# Exercise requirements
Where the records hold the string "Courtyard", show the whole line it sits on.

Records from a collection
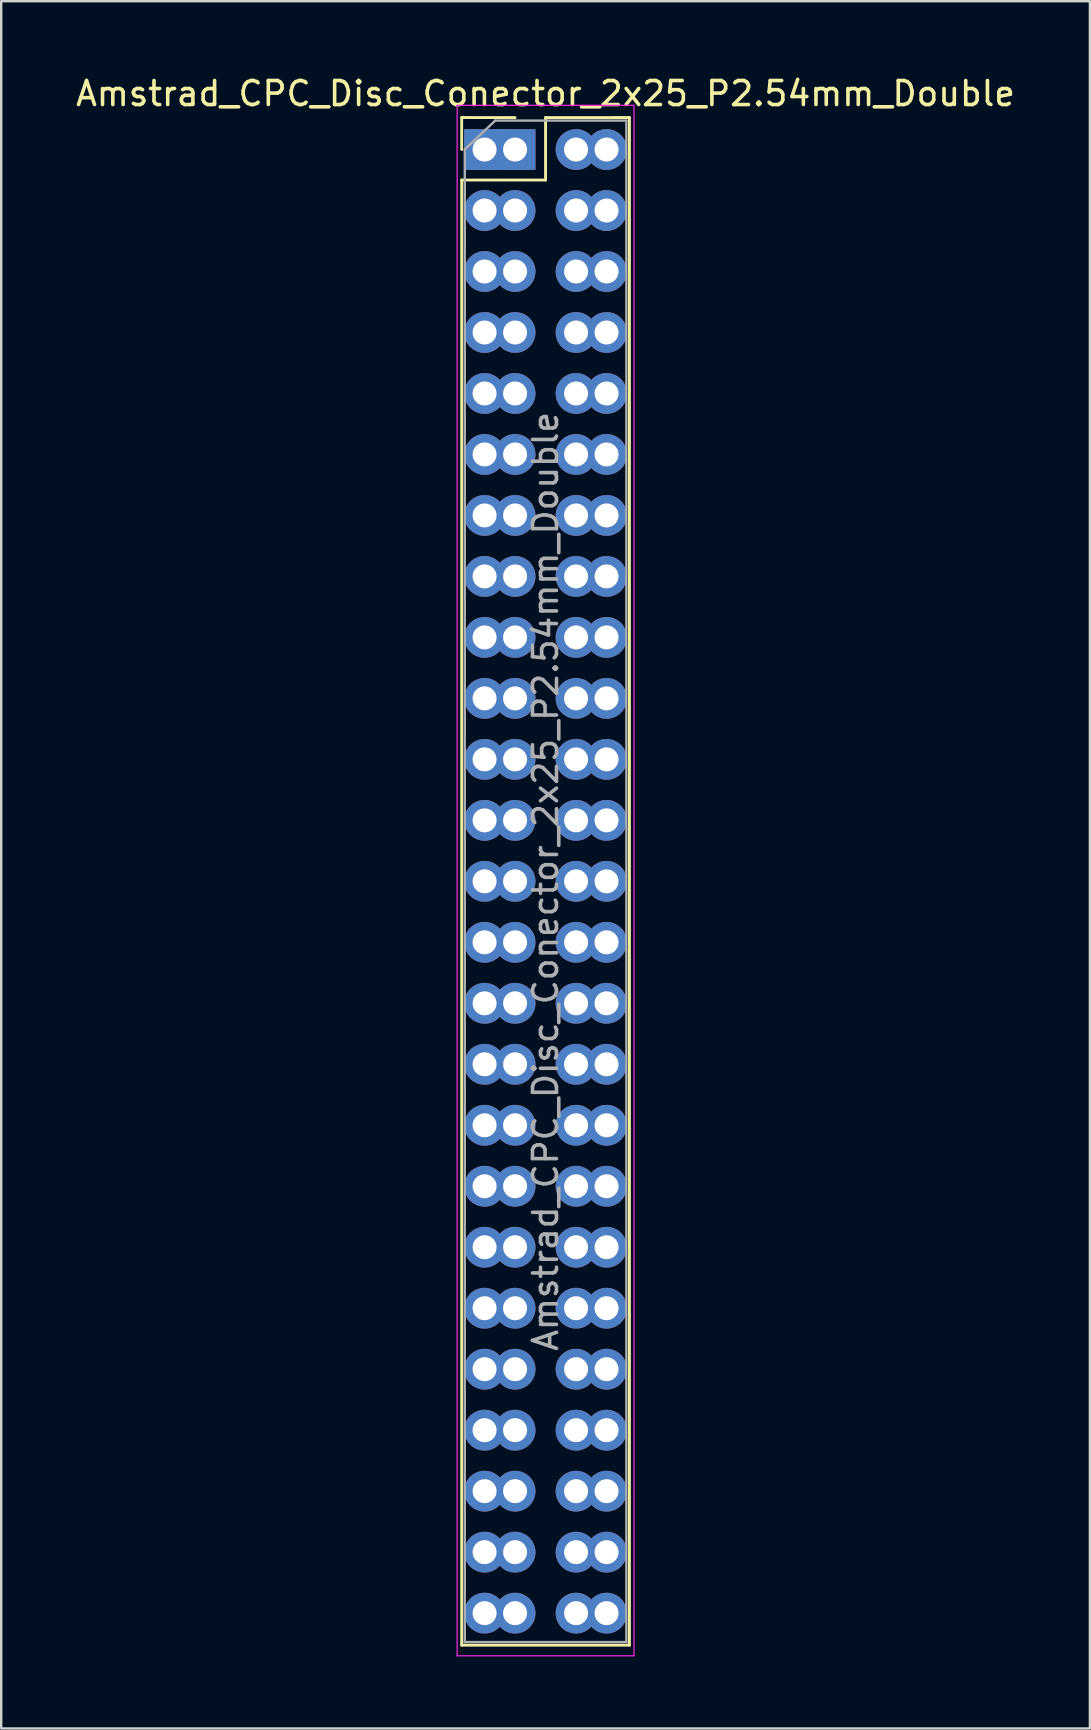
<source format=kicad_pcb>
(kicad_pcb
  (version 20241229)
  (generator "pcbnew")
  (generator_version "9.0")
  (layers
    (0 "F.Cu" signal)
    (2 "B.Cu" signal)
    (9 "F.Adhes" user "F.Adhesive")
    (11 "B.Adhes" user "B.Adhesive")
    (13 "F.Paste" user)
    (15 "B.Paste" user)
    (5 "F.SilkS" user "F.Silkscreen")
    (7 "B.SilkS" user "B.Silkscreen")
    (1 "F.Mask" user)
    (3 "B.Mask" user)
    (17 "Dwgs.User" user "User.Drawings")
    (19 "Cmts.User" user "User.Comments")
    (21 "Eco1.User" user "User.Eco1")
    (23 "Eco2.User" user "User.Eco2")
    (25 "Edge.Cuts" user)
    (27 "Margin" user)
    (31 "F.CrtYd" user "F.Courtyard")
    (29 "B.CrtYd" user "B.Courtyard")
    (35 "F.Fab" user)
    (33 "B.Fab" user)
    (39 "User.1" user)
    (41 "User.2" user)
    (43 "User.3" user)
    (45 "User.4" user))
  (footprint "Amstrad_CPC_Disc_Conector_2x25_P2.54mm_Double"
    (layer "F.Cu")
    (at 18.403 3.178)
    (property "Reference" "Amstrad_CPC_Disc_Conector_2x25_P2.54mm_Double" (at 1.27 -2.33 0) (layer "F.SilkS") (effects (font (size 1 1) (thickness 0.15))))
    (attr through_hole)
    (fp_line (start -2.223 -1.333) (end 0 -1.33) (stroke (width 0.12) (type solid)) (layer "F.SilkS"))
    (fp_line (start -2.223 -0.004) (end -2.223 -1.333) (stroke (width 0.12) (type solid)) (layer "F.SilkS"))
    (fp_line (start -2.223 1.27) (end 1.27 1.27) (stroke (width 0.12) (type solid)) (layer "F.SilkS"))
    (fp_line (start -2.223 1.274) (end -2.223 62.294) (stroke (width 0.12) (type solid)) (layer "F.SilkS"))
    (fp_line (start -2.223 62.294) (end 4.763 62.294) (stroke (width 0.12) (type solid)) (layer "F.SilkS"))
    (fp_line (start 1.27 -1.33) (end 4.763 -1.333) (stroke (width 0.12) (type solid)) (layer "F.SilkS"))
    (fp_line (start 1.27 1.27) (end 1.27 -1.33) (stroke (width 0.12) (type solid)) (layer "F.SilkS"))
    (fp_line (start 4.763 -1.327) (end 4.763 62.294) (stroke (width 0.12) (type solid)) (layer "F.SilkS"))
    (fp_line (start -2.413 -1.841) (end -2.413 62.738) (stroke (width 0.05) (type solid)) (layer "F.CrtYd"))
    (fp_line (start -2.413 62.738) (end 4.953 62.738) (stroke (width 0.05) (type solid)) (layer "F.CrtYd"))
    (fp_line (start 4.953 -1.841) (end -2.413 -1.841) (stroke (width 0.05) (type solid)) (layer "F.CrtYd"))
    (fp_line (start 4.953 62.738) (end 4.953 -1.841) (stroke (width 0.05) (type solid)) (layer "F.CrtYd"))
    (fp_line (start -2.095 0) (end -0.826 -1.206) (stroke (width 0.1) (type solid)) (layer "F.Fab"))
    (fp_line (start -2.095 62.166) (end -2.095 0) (stroke (width 0.1) (type solid)) (layer "F.Fab"))
    (fp_line (start -0.826 -1.206) (end 4.636 -1.206) (stroke (width 0.1) (type solid)) (layer "F.Fab"))
    (fp_line (start 4.636 -1.206) (end 4.636 62.166) (stroke (width 0.1) (type solid)) (layer "F.Fab"))
    (fp_line (start 4.636 62.166) (end -2.095 62.166) (stroke (width 0.1) (type solid)) (layer "F.Fab"))
    (fp_text user "${REFERENCE}" (at 1.27 30.48 90) (layer "F.Fab") (effects (font (size 1 1) (thickness 0.15))))
    (pad "1" thru_hole rect (at -1.27 0) (size 1.7 1.7) (drill 1) (layers "*.Cu" "*.Mask"))
    (pad "1" thru_hole rect (at 0 0) (size 1.7 1.7) (drill 1) (layers "*.Cu" "*.Mask"))
    (pad "2" thru_hole oval (at 2.54 0) (size 1.7 1.7) (drill 1) (layers "*.Cu" "*.Mask"))
    (pad "2" thru_hole oval (at 3.81 0) (size 1.7 1.7) (drill 1) (layers "*.Cu" "*.Mask"))
    (pad "3" thru_hole oval (at -1.27 2.54) (size 1.7 1.7) (drill 1) (layers "*.Cu" "*.Mask"))
    (pad "3" thru_hole oval (at 0 2.54) (size 1.7 1.7) (drill 1) (layers "*.Cu" "*.Mask"))
    (pad "4" thru_hole oval (at 2.54 2.54) (size 1.7 1.7) (drill 1) (layers "*.Cu" "*.Mask"))
    (pad "4" thru_hole oval (at 3.81 2.54) (size 1.7 1.7) (drill 1) (layers "*.Cu" "*.Mask"))
    (pad "5" thru_hole oval (at -1.27 5.08) (size 1.7 1.7) (drill 1) (layers "*.Cu" "*.Mask"))
    (pad "5" thru_hole oval (at 0 5.08) (size 1.7 1.7) (drill 1) (layers "*.Cu" "*.Mask"))
    (pad "6" thru_hole oval (at 2.54 5.08) (size 1.7 1.7) (drill 1) (layers "*.Cu" "*.Mask"))
    (pad "6" thru_hole oval (at 3.81 5.08) (size 1.7 1.7) (drill 1) (layers "*.Cu" "*.Mask"))
    (pad "7" thru_hole oval (at -1.27 7.62) (size 1.7 1.7) (drill 1) (layers "*.Cu" "*.Mask"))
    (pad "7" thru_hole oval (at 0 7.62) (size 1.7 1.7) (drill 1) (layers "*.Cu" "*.Mask"))
    (pad "8" thru_hole oval (at 2.54 7.62) (size 1.7 1.7) (drill 1) (layers "*.Cu" "*.Mask"))
    (pad "8" thru_hole oval (at 3.81 7.62) (size 1.7 1.7) (drill 1) (layers "*.Cu" "*.Mask"))
    (pad "9" thru_hole oval (at -1.27 10.16) (size 1.7 1.7) (drill 1) (layers "*.Cu" "*.Mask"))
    (pad "9" thru_hole oval (at 0 10.16) (size 1.7 1.7) (drill 1) (layers "*.Cu" "*.Mask"))
    (pad "10" thru_hole oval (at 2.54 10.16) (size 1.7 1.7) (drill 1) (layers "*.Cu" "*.Mask"))
    (pad "10" thru_hole oval (at 3.81 10.16) (size 1.7 1.7) (drill 1) (layers "*.Cu" "*.Mask"))
    (pad "11" thru_hole oval (at -1.27 12.7) (size 1.7 1.7) (drill 1) (layers "*.Cu" "*.Mask"))
    (pad "11" thru_hole oval (at 0 12.7) (size 1.7 1.7) (drill 1) (layers "*.Cu" "*.Mask"))
    (pad "12" thru_hole oval (at 2.54 12.7) (size 1.7 1.7) (drill 1) (layers "*.Cu" "*.Mask"))
    (pad "12" thru_hole oval (at 3.81 12.7) (size 1.7 1.7) (drill 1) (layers "*.Cu" "*.Mask"))
    (pad "13" thru_hole oval (at -1.27 15.24) (size 1.7 1.7) (drill 1) (layers "*.Cu" "*.Mask"))
    (pad "13" thru_hole oval (at 0 15.24) (size 1.7 1.7) (drill 1) (layers "*.Cu" "*.Mask"))
    (pad "14" thru_hole oval (at 2.54 15.24) (size 1.7 1.7) (drill 1) (layers "*.Cu" "*.Mask"))
    (pad "14" thru_hole oval (at 3.81 15.24) (size 1.7 1.7) (drill 1) (layers "*.Cu" "*.Mask"))
    (pad "15" thru_hole oval (at -1.27 17.78) (size 1.7 1.7) (drill 1) (layers "*.Cu" "*.Mask"))
    (pad "15" thru_hole oval (at 0 17.78) (size 1.7 1.7) (drill 1) (layers "*.Cu" "*.Mask"))
    (pad "16" thru_hole oval (at 2.54 17.78) (size 1.7 1.7) (drill 1) (layers "*.Cu" "*.Mask"))
    (pad "16" thru_hole oval (at 3.81 17.78) (size 1.7 1.7) (drill 1) (layers "*.Cu" "*.Mask"))
    (pad "17" thru_hole oval (at -1.27 20.32) (size 1.7 1.7) (drill 1) (layers "*.Cu" "*.Mask"))
    (pad "17" thru_hole oval (at 0 20.32) (size 1.7 1.7) (drill 1) (layers "*.Cu" "*.Mask"))
    (pad "18" thru_hole oval (at 2.54 20.32) (size 1.7 1.7) (drill 1) (layers "*.Cu" "*.Mask"))
    (pad "18" thru_hole oval (at 3.81 20.32) (size 1.7 1.7) (drill 1) (layers "*.Cu" "*.Mask"))
    (pad "19" thru_hole oval (at -1.27 22.86) (size 1.7 1.7) (drill 1) (layers "*.Cu" "*.Mask"))
    (pad "19" thru_hole oval (at 0 22.86) (size 1.7 1.7) (drill 1) (layers "*.Cu" "*.Mask"))
    (pad "20" thru_hole oval (at 2.54 22.86) (size 1.7 1.7) (drill 1) (layers "*.Cu" "*.Mask"))
    (pad "20" thru_hole oval (at 3.81 22.86) (size 1.7 1.7) (drill 1) (layers "*.Cu" "*.Mask"))
    (pad "21" thru_hole oval (at -1.27 25.4) (size 1.7 1.7) (drill 1) (layers "*.Cu" "*.Mask"))
    (pad "21" thru_hole oval (at 0 25.4) (size 1.7 1.7) (drill 1) (layers "*.Cu" "*.Mask"))
    (pad "22" thru_hole oval (at 2.54 25.4) (size 1.7 1.7) (drill 1) (layers "*.Cu" "*.Mask"))
    (pad "22" thru_hole oval (at 3.81 25.4) (size 1.7 1.7) (drill 1) (layers "*.Cu" "*.Mask"))
    (pad "23" thru_hole oval (at -1.27 27.94) (size 1.7 1.7) (drill 1) (layers "*.Cu" "*.Mask"))
    (pad "23" thru_hole oval (at 0 27.94) (size 1.7 1.7) (drill 1) (layers "*.Cu" "*.Mask"))
    (pad "24" thru_hole oval (at 2.54 27.94) (size 1.7 1.7) (drill 1) (layers "*.Cu" "*.Mask"))
    (pad "24" thru_hole oval (at 3.81 27.94) (size 1.7 1.7) (drill 1) (layers "*.Cu" "*.Mask"))
    (pad "25" thru_hole oval (at -1.27 30.48) (size 1.7 1.7) (drill 1) (layers "*.Cu" "*.Mask"))
    (pad "25" thru_hole oval (at 0 30.48) (size 1.7 1.7) (drill 1) (layers "*.Cu" "*.Mask"))
    (pad "26" thru_hole oval (at 2.54 30.48) (size 1.7 1.7) (drill 1) (layers "*.Cu" "*.Mask"))
    (pad "26" thru_hole oval (at 3.81 30.48) (size 1.7 1.7) (drill 1) (layers "*.Cu" "*.Mask"))
    (pad "27" thru_hole oval (at -1.27 33.02) (size 1.7 1.7) (drill 1) (layers "*.Cu" "*.Mask"))
    (pad "27" thru_hole oval (at 0 33.02) (size 1.7 1.7) (drill 1) (layers "*.Cu" "*.Mask"))
    (pad "28" thru_hole oval (at 2.54 33.02) (size 1.7 1.7) (drill 1) (layers "*.Cu" "*.Mask"))
    (pad "28" thru_hole oval (at 3.81 33.02) (size 1.7 1.7) (drill 1) (layers "*.Cu" "*.Mask"))
    (pad "29" thru_hole oval (at -1.27 35.56) (size 1.7 1.7) (drill 1) (layers "*.Cu" "*.Mask"))
    (pad "29" thru_hole oval (at 0 35.56) (size 1.7 1.7) (drill 1) (layers "*.Cu" "*.Mask"))
    (pad "30" thru_hole oval (at 2.54 35.56) (size 1.7 1.7) (drill 1) (layers "*.Cu" "*.Mask"))
    (pad "30" thru_hole oval (at 3.81 35.56) (size 1.7 1.7) (drill 1) (layers "*.Cu" "*.Mask"))
    (pad "31" thru_hole oval (at -1.27 38.1) (size 1.7 1.7) (drill 1) (layers "*.Cu" "*.Mask"))
    (pad "31" thru_hole oval (at 0 38.1) (size 1.7 1.7) (drill 1) (layers "*.Cu" "*.Mask"))
    (pad "32" thru_hole oval (at 2.54 38.1) (size 1.7 1.7) (drill 1) (layers "*.Cu" "*.Mask"))
    (pad "32" thru_hole oval (at 3.81 38.1) (size 1.7 1.7) (drill 1) (layers "*.Cu" "*.Mask"))
    (pad "33" thru_hole oval (at -1.27 40.64) (size 1.7 1.7) (drill 1) (layers "*.Cu" "*.Mask"))
    (pad "33" thru_hole oval (at 0 40.64) (size 1.7 1.7) (drill 1) (layers "*.Cu" "*.Mask"))
    (pad "34" thru_hole oval (at 2.54 40.64) (size 1.7 1.7) (drill 1) (layers "*.Cu" "*.Mask"))
    (pad "34" thru_hole oval (at 3.81 40.64) (size 1.7 1.7) (drill 1) (layers "*.Cu" "*.Mask"))
    (pad "35" thru_hole oval (at -1.27 43.18) (size 1.7 1.7) (drill 1) (layers "*.Cu" "*.Mask"))
    (pad "35" thru_hole oval (at 0 43.18) (size 1.7 1.7) (drill 1) (layers "*.Cu" "*.Mask"))
    (pad "36" thru_hole oval (at 2.54 43.18) (size 1.7 1.7) (drill 1) (layers "*.Cu" "*.Mask"))
    (pad "36" thru_hole oval (at 3.81 43.18) (size 1.7 1.7) (drill 1) (layers "*.Cu" "*.Mask"))
    (pad "37" thru_hole oval (at -1.27 45.72) (size 1.7 1.7) (drill 1) (layers "*.Cu" "*.Mask"))
    (pad "37" thru_hole oval (at 0 45.72) (size 1.7 1.7) (drill 1) (layers "*.Cu" "*.Mask"))
    (pad "38" thru_hole oval (at 2.54 45.72) (size 1.7 1.7) (drill 1) (layers "*.Cu" "*.Mask"))
    (pad "38" thru_hole oval (at 3.81 45.72) (size 1.7 1.7) (drill 1) (layers "*.Cu" "*.Mask"))
    (pad "39" thru_hole oval (at -1.27 48.26) (size 1.7 1.7) (drill 1) (layers "*.Cu" "*.Mask"))
    (pad "39" thru_hole oval (at 0 48.26) (size 1.7 1.7) (drill 1) (layers "*.Cu" "*.Mask"))
    (pad "40" thru_hole oval (at 2.54 48.26) (size 1.7 1.7) (drill 1) (layers "*.Cu" "*.Mask"))
    (pad "40" thru_hole oval (at 3.81 48.26) (size 1.7 1.7) (drill 1) (layers "*.Cu" "*.Mask"))
    (pad "41" thru_hole oval (at -1.27 50.8) (size 1.7 1.7) (drill 1) (layers "*.Cu" "*.Mask"))
    (pad "41" thru_hole oval (at 0 50.8) (size 1.7 1.7) (drill 1) (layers "*.Cu" "*.Mask"))
    (pad "42" thru_hole oval (at 2.54 50.8) (size 1.7 1.7) (drill 1) (layers "*.Cu" "*.Mask"))
    (pad "42" thru_hole oval (at 3.81 50.8) (size 1.7 1.7) (drill 1) (layers "*.Cu" "*.Mask"))
    (pad "43" thru_hole oval (at -1.27 53.34) (size 1.7 1.7) (drill 1) (layers "*.Cu" "*.Mask"))
    (pad "43" thru_hole oval (at 0 53.34) (size 1.7 1.7) (drill 1) (layers "*.Cu" "*.Mask"))
    (pad "44" thru_hole oval (at 2.54 53.34) (size 1.7 1.7) (drill 1) (layers "*.Cu" "*.Mask"))
    (pad "44" thru_hole oval (at 3.81 53.34) (size 1.7 1.7) (drill 1) (layers "*.Cu" "*.Mask"))
    (pad "45" thru_hole oval (at -1.27 55.88) (size 1.7 1.7) (drill 1) (layers "*.Cu" "*.Mask"))
    (pad "45" thru_hole oval (at 0 55.88) (size 1.7 1.7) (drill 1) (layers "*.Cu" "*.Mask"))
    (pad "46" thru_hole oval (at 2.54 55.88) (size 1.7 1.7) (drill 1) (layers "*.Cu" "*.Mask"))
    (pad "46" thru_hole oval (at 3.81 55.88) (size 1.7 1.7) (drill 1) (layers "*.Cu" "*.Mask"))
    (pad "47" thru_hole oval (at -1.27 58.42) (size 1.7 1.7) (drill 1) (layers "*.Cu" "*.Mask"))
    (pad "47" thru_hole oval (at 0 58.42) (size 1.7 1.7) (drill 1) (layers "*.Cu" "*.Mask"))
    (pad "48" thru_hole oval (at 2.54 58.42) (size 1.7 1.7) (drill 1) (layers "*.Cu" "*.Mask"))
    (pad "48" thru_hole oval (at 3.81 58.42) (size 1.7 1.7) (drill 1) (layers "*.Cu" "*.Mask"))
    (pad "49" thru_hole oval (at -1.27 60.96) (size 1.7 1.7) (drill 1) (layers "*.Cu" "*.Mask"))
    (pad "49" thru_hole oval (at 0 60.96) (size 1.7 1.7) (drill 1) (layers "*.Cu" "*.Mask"))
    (pad "50" thru_hole oval (at 2.54 60.96) (size 1.7 1.7) (drill 1) (layers "*.Cu" "*.Mask"))
    (pad "50" thru_hole oval (at 3.81 60.96) (size 1.7 1.7) (drill 1) (layers "*.Cu" "*.Mask")))
  (gr_rect
    (start -3 -3)
    (end 42.345 68.941)
    (stroke (width 0.1) (type default))
    (fill no)
    (layer "Edge.Cuts")))
</source>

# Response area
    (31 "F.CrtYd" user "F.Courtyard")
    (29 "B.CrtYd" user "B.Courtyard")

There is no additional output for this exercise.